(Excerpt)

# Data PlatForm Case Study
The data below is a stringified table where delimiter is ';' and line_terminator is '\n'.


data = 'Airline Code;DelayTimes;FlightCodes;To_From\nAir Canada (!);[21, 40];20015.0;WAterLoo_NEWYork\n<Air France> (12);[];;Montreal_TORONTO\n(Porter Airways. );[60, 22, 87];20035.0;CALgary_Ottawa\n12. Air France;[78, 66];;Ottawa_VANcouvER\n""".\\.Lufthansa.\\.""";[12, 33];20055.0;london_MONTreal\n'



## Requirements

Please create a new table with the following transformations on the above command separated data:


Hint: A few libraries are available to help you with this, pandas, duckdb, pyspark, dask, etc. SQL may be able to help as well. You also don’t need to use any of these. Creative solutions are always welcome.


1. FlightCodes column: Some values are null. Flight Codes are supposed to increase by 10 with each row so 1010 and 1030 will have 1020 in the middle. Fill in these missing numbers and make the column an integer column (instead of a float column).



2. To_From column: Should be split into two separate columns for better analysis! Split on '_' to create two new columns respectively. Also, the case of the column is not very readable, convert the column into capital case.



3. Airline Code column: Clean the Airline Codes to have no punctuation except spaces in the middle. E.g. '(Porter Airways. )' should become 'Porter Airways'.

(End Excerpt)

Task A
According to the data platform case study, by how much should the Flight Codes increase from one row to the next?
Task B
Reproduce a passage of the case study word for word, beginning at the words "Please create a" and stopping after "are always welcome.".
The material that comes next is from a different source than the data platform case study.

(Data provided)

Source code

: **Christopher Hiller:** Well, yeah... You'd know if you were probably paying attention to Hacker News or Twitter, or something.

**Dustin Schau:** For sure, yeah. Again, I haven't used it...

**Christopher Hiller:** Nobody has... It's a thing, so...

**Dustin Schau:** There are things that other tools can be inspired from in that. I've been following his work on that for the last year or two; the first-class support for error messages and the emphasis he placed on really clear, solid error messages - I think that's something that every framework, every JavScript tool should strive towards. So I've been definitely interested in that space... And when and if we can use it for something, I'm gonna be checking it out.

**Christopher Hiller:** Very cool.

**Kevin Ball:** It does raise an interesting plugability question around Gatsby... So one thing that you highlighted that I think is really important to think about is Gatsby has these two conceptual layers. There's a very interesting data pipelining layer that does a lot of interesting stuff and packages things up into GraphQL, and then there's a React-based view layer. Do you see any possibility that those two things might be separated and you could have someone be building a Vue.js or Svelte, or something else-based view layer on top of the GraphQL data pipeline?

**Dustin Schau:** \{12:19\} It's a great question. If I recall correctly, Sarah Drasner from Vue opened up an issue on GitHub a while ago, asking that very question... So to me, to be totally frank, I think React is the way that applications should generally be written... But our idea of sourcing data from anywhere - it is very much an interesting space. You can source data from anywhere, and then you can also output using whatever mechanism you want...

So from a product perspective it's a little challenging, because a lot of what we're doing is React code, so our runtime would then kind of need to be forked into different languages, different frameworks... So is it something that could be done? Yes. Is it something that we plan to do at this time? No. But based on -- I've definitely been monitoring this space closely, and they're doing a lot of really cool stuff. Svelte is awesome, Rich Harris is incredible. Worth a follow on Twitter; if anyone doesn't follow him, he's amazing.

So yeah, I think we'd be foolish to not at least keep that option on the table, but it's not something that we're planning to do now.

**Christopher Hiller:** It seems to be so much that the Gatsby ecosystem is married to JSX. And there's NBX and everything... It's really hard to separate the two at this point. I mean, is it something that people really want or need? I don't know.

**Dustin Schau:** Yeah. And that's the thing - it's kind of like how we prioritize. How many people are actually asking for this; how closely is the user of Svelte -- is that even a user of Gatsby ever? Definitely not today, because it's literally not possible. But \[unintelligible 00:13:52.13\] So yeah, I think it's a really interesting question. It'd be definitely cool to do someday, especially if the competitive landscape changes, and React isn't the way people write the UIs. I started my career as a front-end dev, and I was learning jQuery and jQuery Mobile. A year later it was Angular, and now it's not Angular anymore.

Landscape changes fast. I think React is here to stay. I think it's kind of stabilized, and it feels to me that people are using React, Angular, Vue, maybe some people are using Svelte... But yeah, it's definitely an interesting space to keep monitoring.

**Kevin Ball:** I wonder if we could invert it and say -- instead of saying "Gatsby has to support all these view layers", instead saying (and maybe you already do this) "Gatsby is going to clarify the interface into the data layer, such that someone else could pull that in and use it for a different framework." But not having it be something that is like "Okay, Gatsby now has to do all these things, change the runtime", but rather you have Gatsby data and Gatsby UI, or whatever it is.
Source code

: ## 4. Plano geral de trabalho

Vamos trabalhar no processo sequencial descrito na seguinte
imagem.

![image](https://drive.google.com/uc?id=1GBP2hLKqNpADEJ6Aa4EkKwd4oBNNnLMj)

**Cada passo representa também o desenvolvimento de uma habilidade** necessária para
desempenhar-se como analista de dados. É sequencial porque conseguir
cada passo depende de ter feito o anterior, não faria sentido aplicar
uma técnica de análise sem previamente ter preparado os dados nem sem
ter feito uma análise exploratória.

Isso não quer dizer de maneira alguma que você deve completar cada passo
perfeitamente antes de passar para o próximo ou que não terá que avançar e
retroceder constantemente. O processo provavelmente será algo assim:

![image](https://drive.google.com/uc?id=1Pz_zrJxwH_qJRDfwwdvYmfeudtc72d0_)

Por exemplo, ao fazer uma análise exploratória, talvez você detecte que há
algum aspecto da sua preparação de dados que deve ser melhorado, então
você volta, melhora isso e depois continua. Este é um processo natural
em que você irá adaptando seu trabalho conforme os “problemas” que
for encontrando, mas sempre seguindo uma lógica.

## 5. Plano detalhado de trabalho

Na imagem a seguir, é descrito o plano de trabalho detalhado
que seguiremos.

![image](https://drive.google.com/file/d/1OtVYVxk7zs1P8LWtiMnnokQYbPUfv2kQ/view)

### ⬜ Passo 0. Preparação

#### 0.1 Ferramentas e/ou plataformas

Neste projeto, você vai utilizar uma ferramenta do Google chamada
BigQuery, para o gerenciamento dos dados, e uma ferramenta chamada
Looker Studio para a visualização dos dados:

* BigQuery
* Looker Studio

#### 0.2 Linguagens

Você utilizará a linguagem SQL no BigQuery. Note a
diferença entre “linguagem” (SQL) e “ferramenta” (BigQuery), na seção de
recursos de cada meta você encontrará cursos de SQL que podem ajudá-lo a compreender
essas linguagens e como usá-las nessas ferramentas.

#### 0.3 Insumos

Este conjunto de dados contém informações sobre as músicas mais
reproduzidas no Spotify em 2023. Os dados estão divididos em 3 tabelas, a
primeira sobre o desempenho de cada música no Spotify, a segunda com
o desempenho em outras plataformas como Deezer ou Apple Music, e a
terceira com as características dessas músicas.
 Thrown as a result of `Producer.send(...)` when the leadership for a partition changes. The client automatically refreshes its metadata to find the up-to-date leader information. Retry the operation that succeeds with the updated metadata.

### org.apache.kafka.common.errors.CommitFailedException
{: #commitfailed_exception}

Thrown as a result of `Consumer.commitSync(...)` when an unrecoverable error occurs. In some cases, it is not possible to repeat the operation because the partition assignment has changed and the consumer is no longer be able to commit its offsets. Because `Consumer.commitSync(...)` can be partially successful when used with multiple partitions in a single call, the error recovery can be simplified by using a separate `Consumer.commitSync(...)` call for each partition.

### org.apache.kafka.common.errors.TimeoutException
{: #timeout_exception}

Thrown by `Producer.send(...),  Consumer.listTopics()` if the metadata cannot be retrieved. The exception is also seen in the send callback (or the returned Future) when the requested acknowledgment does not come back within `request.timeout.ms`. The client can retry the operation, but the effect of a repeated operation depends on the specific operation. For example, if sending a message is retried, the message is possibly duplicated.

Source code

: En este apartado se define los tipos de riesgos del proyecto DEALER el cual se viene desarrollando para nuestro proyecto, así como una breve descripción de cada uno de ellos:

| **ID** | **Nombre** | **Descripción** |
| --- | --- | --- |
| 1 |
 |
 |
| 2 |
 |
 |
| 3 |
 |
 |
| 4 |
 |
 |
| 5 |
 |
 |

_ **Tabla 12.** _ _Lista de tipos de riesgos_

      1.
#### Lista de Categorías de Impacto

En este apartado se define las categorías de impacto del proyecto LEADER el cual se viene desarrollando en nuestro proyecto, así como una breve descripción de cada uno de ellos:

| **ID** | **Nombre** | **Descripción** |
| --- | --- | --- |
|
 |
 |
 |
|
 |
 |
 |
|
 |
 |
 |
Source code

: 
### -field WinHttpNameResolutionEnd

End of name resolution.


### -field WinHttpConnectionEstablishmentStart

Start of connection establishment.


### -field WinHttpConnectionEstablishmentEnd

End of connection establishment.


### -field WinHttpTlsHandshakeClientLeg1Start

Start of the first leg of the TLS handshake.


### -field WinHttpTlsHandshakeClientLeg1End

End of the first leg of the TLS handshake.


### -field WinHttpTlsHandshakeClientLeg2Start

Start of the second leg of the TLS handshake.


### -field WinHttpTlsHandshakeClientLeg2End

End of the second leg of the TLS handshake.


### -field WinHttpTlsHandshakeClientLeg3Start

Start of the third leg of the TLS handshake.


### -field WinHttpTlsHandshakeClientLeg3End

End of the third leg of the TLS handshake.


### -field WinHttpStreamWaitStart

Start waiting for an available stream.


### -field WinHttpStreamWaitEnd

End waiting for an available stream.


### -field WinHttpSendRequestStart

(End Data provided)

Exercise result A
By 10 with each row.

Exercise result B
Please create a new table with the following transformations on the above command separated data:


Hint: A few libraries are available to help you with this, pandas, duckdb, pyspark, dask, etc. SQL may be able to help as well. You also don’t need to use any of these. Creative solutions are always welcome.